Le juge apprécie fort négativement que cette législation est « un effort pour freiner des fournisseurs jugés trop puissants et trop progressistes. Équilibrer l’échange d’idées entre les intervenants privés n’est pas une cause légitime d’intervention gouvernementale. » Il faut apprécier en effet que les plaintes ont été déposées par des associations professionnelles, dont les préoccupations pour la liberté des entreprises commerciales (leur taille éventuellement monopolistiques, leurs activités) s’est colorée d’une référence fort vertueuse au Premier Amendement de la Constitution sur la liberté d’expression. Il faut laisser aux Big Tech la liberté de s’exprimer, car, confirme le juge et comme on le voit plus haut, tout effort pour les freiner constitue une tentative de blocage du progressisme, – ce qui est en soi (“bloquer le progressisme”) considéré comme illégal et profondément condamlnable... (DeSantis a fait immédiatement appel.)
« Le juge de district américain Robert Hinkle, nommé par Bill Clinton, a émis une injonction préliminaire dans laquelle il s'est rangé du côté de deux associations commerciales qui ont fait valoir que certaines parties de la loi [DeSantis] peuvent violer le Premier Amendement, selon Fox Business Network. [...]
» Un porte-parole de DeSantis a déclaré à Thomas Catenacci, du Daily Caller, que la Floride allait immédiatement faire appel de la décision.
» “Nous sommes déçus par la décision du juge Hinkle et nous ne sommes pas d'accord avec sa détermination que la Constitution américaine protège la censure de Big Tech de certains individus et contenus par rapport à d'autres”, a déclaré le porte-parole. »
• ... Effectivement, il faut laisser aux Big Tech la liberté de s’exprimer, car voyez ce qu’ils en font vertueusement ! La nouvelle est reprise par RT.com pour nous conforter dans notre résolution, de concert avec le juge Hinkle : les censeurs doivent bénéficier en priorité et pour l’éternité du posthumanisme de la liberté d’expression...
Ainsi Facebook vous invite-t-il à partager aussi vite que possible “votre préoccupation” à l’encontre de votre voisin, car il semblerait bien qu’il soit en train, le voisin, de devenir “extrémiste” – d’ailleurs cela se voit sur son visage, il est de plus en plus blanc, de plus en plus “mâle suprémaciste”, cela ne fait nul doute. Il est manifeste que le Premier Amendement sur la “liberté d’expression” doit être utilisée pour dénoncer ceux qui, inconsciemment et “à l’insu de leur plein gré”, sont en train d’envisager d’user avec eux-mêmes de leur liberté d’expression pour envisager de réfléchir dans un sens qui contrecarreraient leur liberté d’expression puisqu’il s’agirait d’un sens “extrémiste” qui use de la liberté d’expression pour pervertir sa propre liberté d’expression.

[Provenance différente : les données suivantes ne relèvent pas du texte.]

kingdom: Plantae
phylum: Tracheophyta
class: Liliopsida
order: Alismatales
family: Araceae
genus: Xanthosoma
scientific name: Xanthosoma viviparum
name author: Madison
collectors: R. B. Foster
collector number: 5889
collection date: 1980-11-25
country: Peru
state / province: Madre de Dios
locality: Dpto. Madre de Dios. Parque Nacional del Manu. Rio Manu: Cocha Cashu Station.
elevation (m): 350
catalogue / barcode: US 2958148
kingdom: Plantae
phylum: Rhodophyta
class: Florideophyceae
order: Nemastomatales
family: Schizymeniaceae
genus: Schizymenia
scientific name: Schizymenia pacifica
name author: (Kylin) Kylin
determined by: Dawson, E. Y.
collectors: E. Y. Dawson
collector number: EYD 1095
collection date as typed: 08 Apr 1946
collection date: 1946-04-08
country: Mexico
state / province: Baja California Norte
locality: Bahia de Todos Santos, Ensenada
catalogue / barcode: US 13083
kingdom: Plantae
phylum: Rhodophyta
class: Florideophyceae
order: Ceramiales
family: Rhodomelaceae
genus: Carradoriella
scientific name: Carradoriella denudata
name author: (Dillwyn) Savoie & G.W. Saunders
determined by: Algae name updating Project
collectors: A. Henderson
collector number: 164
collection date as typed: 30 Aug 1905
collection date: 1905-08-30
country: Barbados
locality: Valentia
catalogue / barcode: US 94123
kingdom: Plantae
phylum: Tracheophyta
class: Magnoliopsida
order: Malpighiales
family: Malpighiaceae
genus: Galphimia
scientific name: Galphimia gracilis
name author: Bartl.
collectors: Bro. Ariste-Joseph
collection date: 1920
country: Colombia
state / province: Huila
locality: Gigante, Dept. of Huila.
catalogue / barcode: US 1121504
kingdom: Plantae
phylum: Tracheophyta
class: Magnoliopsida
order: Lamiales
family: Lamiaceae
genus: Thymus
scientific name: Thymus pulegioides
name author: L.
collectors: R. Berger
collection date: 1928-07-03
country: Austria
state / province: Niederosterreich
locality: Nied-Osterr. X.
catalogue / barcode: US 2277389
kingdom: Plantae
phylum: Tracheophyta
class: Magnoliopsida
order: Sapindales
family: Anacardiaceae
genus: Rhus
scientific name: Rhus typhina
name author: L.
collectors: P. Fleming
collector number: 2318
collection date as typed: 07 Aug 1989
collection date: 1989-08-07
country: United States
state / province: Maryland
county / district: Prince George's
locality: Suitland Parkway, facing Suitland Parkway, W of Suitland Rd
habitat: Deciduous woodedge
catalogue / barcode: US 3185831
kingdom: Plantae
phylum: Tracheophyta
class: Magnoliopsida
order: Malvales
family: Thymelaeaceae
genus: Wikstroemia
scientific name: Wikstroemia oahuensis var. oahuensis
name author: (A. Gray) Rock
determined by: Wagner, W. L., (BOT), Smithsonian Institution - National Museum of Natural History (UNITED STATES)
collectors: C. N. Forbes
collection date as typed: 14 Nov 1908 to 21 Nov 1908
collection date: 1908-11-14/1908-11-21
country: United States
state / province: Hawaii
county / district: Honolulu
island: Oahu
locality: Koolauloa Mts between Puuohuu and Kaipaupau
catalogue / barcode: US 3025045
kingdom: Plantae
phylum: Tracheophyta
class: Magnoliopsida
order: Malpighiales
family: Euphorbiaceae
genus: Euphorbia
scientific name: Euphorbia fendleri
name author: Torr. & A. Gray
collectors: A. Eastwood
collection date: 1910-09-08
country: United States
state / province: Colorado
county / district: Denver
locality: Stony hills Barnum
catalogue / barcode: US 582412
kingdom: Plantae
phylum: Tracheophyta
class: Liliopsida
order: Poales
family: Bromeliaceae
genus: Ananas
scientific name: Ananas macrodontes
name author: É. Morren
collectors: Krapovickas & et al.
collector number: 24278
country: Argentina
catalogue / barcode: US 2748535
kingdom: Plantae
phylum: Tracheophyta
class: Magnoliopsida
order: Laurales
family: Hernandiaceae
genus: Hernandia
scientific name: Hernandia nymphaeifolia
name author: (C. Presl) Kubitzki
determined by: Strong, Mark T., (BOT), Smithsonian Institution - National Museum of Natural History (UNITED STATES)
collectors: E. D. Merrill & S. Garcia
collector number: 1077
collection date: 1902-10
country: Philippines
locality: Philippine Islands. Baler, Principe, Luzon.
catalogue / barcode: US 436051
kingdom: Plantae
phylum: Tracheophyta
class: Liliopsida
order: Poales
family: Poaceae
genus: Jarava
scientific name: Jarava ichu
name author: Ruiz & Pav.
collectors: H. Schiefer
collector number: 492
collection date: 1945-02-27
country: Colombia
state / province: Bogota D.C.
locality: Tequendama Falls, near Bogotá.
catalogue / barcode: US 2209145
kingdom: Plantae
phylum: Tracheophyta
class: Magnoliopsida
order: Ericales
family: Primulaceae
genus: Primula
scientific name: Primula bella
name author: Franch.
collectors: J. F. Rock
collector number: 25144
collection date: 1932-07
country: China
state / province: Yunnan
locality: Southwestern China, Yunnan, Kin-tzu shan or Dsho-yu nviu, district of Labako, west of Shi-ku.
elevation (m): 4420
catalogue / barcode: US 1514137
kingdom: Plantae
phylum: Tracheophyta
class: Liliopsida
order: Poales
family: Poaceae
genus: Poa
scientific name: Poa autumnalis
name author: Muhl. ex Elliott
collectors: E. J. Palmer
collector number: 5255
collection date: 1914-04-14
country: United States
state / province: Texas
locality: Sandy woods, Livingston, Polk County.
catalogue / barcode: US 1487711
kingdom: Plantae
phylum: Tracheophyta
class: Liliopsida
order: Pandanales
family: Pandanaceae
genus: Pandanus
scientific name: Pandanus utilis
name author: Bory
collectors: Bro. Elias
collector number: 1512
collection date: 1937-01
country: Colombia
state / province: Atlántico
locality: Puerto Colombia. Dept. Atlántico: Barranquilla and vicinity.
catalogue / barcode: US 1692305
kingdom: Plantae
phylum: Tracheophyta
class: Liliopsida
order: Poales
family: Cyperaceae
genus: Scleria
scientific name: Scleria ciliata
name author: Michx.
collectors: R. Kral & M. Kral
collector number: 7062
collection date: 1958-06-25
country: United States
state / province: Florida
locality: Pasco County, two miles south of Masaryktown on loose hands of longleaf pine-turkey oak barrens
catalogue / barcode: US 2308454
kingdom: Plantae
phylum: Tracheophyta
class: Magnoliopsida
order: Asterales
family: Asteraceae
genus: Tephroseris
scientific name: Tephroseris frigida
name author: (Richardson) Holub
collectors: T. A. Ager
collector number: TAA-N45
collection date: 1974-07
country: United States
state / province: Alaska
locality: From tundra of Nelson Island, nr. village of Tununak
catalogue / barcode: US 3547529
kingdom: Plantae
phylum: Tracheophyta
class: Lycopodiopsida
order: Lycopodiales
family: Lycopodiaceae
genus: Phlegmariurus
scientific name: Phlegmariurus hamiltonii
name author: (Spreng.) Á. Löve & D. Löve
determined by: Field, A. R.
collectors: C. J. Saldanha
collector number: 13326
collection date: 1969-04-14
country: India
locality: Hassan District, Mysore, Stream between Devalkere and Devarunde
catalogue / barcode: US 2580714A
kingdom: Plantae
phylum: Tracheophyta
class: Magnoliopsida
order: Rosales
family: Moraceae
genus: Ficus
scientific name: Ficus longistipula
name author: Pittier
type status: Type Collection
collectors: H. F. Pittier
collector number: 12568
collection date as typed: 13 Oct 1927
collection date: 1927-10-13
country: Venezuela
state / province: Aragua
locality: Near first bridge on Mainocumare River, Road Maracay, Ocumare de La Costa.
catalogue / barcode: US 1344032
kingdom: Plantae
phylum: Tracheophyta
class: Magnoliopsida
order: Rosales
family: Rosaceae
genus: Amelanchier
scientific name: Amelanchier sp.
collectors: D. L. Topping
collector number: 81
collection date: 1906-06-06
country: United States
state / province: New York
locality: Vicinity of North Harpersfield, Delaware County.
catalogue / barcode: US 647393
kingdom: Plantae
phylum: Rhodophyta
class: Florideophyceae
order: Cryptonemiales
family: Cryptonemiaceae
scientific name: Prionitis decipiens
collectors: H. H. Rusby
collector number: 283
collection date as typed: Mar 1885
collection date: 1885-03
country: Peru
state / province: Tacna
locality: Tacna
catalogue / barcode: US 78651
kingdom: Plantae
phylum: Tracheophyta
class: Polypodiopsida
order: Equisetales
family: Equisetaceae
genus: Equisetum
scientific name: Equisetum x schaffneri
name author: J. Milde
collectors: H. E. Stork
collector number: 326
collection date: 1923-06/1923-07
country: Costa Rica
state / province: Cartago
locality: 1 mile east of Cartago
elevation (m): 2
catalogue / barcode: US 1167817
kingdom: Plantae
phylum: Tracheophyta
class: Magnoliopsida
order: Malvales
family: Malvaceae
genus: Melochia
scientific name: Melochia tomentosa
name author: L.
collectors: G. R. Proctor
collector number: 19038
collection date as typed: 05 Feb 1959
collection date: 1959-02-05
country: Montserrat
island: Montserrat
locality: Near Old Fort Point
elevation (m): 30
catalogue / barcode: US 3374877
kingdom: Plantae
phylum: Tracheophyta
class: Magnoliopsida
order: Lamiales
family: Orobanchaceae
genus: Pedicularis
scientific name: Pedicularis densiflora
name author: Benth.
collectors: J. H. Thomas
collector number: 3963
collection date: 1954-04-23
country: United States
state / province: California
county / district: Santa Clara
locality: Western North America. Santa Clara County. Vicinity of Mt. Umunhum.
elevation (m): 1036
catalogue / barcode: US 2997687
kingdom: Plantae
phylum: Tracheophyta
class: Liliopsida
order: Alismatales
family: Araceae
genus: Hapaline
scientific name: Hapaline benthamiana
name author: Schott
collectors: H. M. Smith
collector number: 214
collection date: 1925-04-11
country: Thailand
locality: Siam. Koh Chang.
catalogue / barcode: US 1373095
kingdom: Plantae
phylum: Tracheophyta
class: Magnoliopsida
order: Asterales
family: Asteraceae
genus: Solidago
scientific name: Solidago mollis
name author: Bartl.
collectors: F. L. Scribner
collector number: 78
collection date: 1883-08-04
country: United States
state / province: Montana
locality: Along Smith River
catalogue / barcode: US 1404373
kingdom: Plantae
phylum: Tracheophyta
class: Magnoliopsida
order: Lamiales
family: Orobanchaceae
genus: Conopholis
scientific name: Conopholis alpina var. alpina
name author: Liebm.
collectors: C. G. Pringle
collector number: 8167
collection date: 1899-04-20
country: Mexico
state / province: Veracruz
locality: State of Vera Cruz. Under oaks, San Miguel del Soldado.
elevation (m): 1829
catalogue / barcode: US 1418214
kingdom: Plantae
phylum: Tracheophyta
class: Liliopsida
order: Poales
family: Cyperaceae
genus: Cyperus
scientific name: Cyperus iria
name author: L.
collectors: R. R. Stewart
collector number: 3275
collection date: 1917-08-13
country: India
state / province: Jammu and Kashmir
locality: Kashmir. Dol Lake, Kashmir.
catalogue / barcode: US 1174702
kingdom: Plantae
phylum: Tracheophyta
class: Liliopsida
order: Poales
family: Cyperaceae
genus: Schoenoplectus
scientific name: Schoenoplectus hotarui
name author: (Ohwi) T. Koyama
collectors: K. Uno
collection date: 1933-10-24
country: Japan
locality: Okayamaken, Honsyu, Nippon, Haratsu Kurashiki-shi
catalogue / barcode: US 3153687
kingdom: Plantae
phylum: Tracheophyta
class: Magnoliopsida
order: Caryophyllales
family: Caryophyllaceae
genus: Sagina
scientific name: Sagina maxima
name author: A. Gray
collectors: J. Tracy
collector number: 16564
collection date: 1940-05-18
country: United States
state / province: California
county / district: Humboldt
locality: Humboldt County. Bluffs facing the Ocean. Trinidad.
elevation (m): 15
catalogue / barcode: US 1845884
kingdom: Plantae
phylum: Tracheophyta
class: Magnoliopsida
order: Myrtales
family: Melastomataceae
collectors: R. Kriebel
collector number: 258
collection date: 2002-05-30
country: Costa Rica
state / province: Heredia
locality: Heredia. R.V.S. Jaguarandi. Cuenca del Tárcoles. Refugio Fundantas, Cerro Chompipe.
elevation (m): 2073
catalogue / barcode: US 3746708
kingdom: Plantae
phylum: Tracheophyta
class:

Tout cela fait d’excellents modernes, comme le chanterait Maurice Chevalier, qui votent démocrates et chantent à l’unisson de nos lendemains. Les Big Tech n’ont pas fini de nous bluffer en matière de culot et de prétention vertueuse.
« Facebook teste actuellement une nouvelle fonction qui demande aux utilisateurs s'ils connaissent quelqu’un qui flirte avec une idéologie violente et extrémiste, tout en avertissant d’autres qu'ils peuvent avoir été exposés sans le savoir à des contenus “extrémistes”.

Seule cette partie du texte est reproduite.